::: Document extract :::

THE PROJECT
At the roots of Spatial Numerical Association: From behavioral observation to neural basis, SNANeB
The SNANeB project is funded by the European Commission under the action “Marie Skłodowska-Curie Individual Fellowships (IF)”. Marie Skłodowska-Curie fellowships finance international mobility of experienced researchers of all ages, nationalities and scientific disciplines within European Countries or between a European country and a country outside Europe. The goal of the Marie Skłodowska-Curie fellowships consists in giving researchers the chance to enhance their career by increasing international research experience and expanding new scientific competences.
Scientific background and aims
Only adult humans master complex math using symbols and language, but whenever their use is prevented, they can still represent numbers approximately. This approximate number sense emerges early in life and shows a pattern of similarities with the number sense of infants and animals. Uniquely human mathematical abilities appear to be scaffolded on this ontogenetically and evolutionarily ancient “number sense”.
A peculiarity of numbers is their strong association with space. Humans represent number on a left to right oriented Mental Number Line, with small numbers located on their left and larger ones on their right. Historically, the association between number and space has been considered a by-product of culture. Recent evidence reported a tendency to associate numbers and space in infants and newborns. Nevertheless, the researches that toss most uncertainties on the importance of language and symbolic thought for the origin of the spatial numerical association, SNA, come from comparative research. Evidence on the SNA in animals advocates that it originates from non-symbolic and biologically determined precursors, but these are still unknown.
This SNANeB project is focused on studying the SNA in day-old domestic chicks and monkeys, thus addressing its wellspring in the absence of language or culture and to unveil the neural basis of numerical cognition. A superior knowledge of neural representation of numbers will permit optimized designs of clinical applications to enhance numerical comprehension.

:::

• _What is being asked_:
Reproduce the project description on the spatial numerical association study word for word, in full.

::: Record extracts :::

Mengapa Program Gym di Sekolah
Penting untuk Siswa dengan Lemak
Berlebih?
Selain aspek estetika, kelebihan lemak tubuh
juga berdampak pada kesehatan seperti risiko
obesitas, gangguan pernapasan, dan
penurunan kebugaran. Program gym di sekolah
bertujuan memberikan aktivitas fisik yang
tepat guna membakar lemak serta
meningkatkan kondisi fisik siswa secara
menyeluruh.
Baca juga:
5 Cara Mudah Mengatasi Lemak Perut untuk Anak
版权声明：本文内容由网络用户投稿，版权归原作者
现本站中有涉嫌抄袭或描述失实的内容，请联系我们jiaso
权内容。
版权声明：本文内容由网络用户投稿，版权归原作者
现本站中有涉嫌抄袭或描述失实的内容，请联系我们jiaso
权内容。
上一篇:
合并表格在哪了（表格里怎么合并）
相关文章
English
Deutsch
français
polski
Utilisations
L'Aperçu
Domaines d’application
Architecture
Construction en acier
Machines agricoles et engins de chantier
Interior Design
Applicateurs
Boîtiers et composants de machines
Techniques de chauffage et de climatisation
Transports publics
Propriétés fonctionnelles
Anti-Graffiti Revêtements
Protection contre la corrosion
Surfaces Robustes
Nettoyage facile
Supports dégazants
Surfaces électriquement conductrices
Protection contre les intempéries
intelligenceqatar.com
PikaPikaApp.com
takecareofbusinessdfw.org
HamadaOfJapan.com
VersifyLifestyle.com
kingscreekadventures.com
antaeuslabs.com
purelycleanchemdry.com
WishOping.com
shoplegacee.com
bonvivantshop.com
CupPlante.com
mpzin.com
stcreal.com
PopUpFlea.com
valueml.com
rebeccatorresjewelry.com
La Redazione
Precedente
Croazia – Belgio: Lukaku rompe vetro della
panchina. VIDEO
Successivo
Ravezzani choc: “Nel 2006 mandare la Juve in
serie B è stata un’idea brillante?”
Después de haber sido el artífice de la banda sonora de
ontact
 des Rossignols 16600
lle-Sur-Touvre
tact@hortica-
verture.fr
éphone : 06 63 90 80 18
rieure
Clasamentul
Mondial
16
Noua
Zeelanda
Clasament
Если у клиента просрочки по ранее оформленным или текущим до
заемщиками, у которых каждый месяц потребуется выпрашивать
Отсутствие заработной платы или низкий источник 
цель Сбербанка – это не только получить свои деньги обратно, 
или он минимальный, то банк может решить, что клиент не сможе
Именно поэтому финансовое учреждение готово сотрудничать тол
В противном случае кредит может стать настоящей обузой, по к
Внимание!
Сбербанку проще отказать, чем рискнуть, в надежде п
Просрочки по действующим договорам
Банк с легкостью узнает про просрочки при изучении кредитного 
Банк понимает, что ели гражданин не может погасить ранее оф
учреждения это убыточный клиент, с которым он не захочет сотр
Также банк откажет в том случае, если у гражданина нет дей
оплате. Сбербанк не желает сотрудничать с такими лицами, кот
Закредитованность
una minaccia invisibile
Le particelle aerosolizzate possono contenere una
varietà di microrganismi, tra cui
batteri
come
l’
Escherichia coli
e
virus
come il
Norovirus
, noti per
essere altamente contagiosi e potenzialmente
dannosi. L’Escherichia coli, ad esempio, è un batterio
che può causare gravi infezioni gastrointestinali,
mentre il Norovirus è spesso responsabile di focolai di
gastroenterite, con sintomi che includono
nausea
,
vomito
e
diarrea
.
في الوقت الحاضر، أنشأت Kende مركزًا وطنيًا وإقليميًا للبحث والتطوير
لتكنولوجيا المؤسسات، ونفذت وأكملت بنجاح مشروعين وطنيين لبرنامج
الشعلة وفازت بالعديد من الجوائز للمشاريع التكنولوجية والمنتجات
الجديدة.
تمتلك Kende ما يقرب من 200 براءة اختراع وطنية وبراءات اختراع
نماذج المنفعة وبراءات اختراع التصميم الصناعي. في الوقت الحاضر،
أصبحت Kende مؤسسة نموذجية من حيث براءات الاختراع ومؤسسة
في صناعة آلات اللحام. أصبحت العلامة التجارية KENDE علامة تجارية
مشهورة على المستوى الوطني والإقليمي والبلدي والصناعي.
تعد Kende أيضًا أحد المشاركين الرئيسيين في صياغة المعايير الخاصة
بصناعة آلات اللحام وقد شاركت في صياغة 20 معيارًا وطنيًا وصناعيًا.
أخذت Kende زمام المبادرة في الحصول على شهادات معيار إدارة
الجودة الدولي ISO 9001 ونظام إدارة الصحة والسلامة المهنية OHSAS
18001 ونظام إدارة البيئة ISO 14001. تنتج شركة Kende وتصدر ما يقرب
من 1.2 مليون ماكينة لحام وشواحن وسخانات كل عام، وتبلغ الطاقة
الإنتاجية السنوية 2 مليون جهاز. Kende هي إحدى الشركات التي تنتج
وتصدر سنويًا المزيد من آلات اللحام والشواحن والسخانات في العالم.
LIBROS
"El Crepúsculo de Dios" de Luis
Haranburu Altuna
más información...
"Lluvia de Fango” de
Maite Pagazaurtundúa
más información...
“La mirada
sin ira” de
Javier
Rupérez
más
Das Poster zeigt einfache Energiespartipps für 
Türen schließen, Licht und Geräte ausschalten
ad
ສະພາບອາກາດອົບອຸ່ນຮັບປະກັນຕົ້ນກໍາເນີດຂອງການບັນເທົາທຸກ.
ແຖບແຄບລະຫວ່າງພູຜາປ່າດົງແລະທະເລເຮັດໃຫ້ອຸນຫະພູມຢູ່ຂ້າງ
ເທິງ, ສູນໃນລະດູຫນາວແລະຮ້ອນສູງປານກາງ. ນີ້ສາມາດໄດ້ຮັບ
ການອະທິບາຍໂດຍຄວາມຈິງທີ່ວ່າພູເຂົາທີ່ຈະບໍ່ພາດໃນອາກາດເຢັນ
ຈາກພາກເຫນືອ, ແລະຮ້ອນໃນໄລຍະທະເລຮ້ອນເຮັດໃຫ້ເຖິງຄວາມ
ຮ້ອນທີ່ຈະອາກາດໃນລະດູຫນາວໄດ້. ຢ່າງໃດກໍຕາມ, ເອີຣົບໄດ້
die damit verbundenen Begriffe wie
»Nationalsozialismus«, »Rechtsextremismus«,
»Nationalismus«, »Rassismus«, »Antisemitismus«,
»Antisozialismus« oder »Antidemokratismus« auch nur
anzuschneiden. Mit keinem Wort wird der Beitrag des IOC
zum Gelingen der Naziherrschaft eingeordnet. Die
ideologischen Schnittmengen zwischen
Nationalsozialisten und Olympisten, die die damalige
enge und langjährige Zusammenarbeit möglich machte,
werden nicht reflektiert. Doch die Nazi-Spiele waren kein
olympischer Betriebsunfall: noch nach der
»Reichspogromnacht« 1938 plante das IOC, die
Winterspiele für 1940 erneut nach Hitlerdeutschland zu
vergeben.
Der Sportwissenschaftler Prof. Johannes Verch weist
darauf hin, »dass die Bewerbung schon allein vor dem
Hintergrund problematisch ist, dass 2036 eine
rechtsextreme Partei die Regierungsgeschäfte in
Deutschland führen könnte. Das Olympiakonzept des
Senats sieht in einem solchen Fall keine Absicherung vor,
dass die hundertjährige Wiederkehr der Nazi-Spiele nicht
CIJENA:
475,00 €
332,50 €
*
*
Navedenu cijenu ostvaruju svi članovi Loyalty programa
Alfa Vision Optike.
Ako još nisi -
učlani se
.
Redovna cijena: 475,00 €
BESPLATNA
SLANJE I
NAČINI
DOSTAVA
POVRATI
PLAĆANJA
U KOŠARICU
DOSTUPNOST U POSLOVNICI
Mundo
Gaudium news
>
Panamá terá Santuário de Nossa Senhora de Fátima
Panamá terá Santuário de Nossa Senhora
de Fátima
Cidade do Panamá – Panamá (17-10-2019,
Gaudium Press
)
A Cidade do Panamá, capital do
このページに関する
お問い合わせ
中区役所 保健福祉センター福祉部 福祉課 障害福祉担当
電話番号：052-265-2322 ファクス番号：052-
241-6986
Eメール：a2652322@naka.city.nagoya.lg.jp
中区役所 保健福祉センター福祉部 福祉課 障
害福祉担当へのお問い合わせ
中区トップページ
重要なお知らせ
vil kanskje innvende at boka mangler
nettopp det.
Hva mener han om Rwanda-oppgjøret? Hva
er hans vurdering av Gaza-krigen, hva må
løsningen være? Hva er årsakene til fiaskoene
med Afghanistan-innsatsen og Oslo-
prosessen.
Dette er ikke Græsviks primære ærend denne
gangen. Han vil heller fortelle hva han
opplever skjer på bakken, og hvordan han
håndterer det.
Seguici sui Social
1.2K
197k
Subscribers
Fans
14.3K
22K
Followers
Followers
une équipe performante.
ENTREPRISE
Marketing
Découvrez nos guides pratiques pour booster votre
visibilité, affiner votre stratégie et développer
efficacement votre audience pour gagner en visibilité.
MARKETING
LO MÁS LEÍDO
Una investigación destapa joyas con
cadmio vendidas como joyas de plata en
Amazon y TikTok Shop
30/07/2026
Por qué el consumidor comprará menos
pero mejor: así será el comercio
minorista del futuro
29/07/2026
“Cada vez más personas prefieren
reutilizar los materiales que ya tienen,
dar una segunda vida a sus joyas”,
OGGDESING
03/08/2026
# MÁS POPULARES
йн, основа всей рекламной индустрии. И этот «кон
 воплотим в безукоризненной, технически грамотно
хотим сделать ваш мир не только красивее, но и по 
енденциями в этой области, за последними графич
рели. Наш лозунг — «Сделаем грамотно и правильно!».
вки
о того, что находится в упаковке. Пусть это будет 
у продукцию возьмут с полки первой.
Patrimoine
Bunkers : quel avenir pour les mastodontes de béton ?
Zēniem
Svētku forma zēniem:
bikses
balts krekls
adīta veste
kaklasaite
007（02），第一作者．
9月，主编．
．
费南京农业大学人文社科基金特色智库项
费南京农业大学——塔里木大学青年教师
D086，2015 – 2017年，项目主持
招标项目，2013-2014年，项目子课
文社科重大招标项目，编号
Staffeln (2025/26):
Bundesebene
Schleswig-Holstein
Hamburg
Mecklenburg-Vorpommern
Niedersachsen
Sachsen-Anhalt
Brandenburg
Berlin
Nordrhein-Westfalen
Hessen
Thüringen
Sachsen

:::

• _Exercise result_:
THE PROJECT
At the roots of Spatial Numerical Association: From behavioral observation to neural basis, SNANeB
The SNANeB project is funded by the European Commission under the action “Marie Skłodowska-Curie Individual Fellowships (IF)”. Marie Skłodowska-Curie fellowships finance international mobility of experienced researchers of all ages, nationalities and scientific disciplines within European Countries or between a European country and a country outside Europe. The goal of the Marie Skłodowska-Curie fellowships consists in giving researchers the chance to enhance their career by increasing international research experience and expanding new scientific competences.
Scientific background and aims
Only adult humans master complex math using symbols and language, but whenever their use is prevented, they can still represent numbers approximately. This approximate number sense emerges early in life and shows a pattern of similarities with the number sense of infants and animals. Uniquely human mathematical abilities appear to be scaffolded on this ontogenetically and evolutionarily ancient “number sense”.
A peculiarity of numbers is their strong association with space. Humans represent number on a left to right oriented Mental Number Line, with small numbers located on their left and larger ones on their right. Historically, the association between number and space has been considered a by-product of culture. Recent evidence reported a tendency to associate numbers and space in infants and newborns. Nevertheless, the researches that toss most uncertainties on the importance of language and symbolic thought for the origin of the spatial numerical association, SNA, come from comparative research. Evidence on the SNA in animals advocates that it originates from non-symbolic and biologically determined precursors, but these are still unknown.
This SNANeB project is focused on studying the SNA in day-old domestic chicks and monkeys, thus addressing its wellspring in the absence of language or culture and to unveil the neural basis of numerical cognition. A superior knowledge of neural representation of numbers will permit optimized designs of clinical applications to enhance numerical comprehension.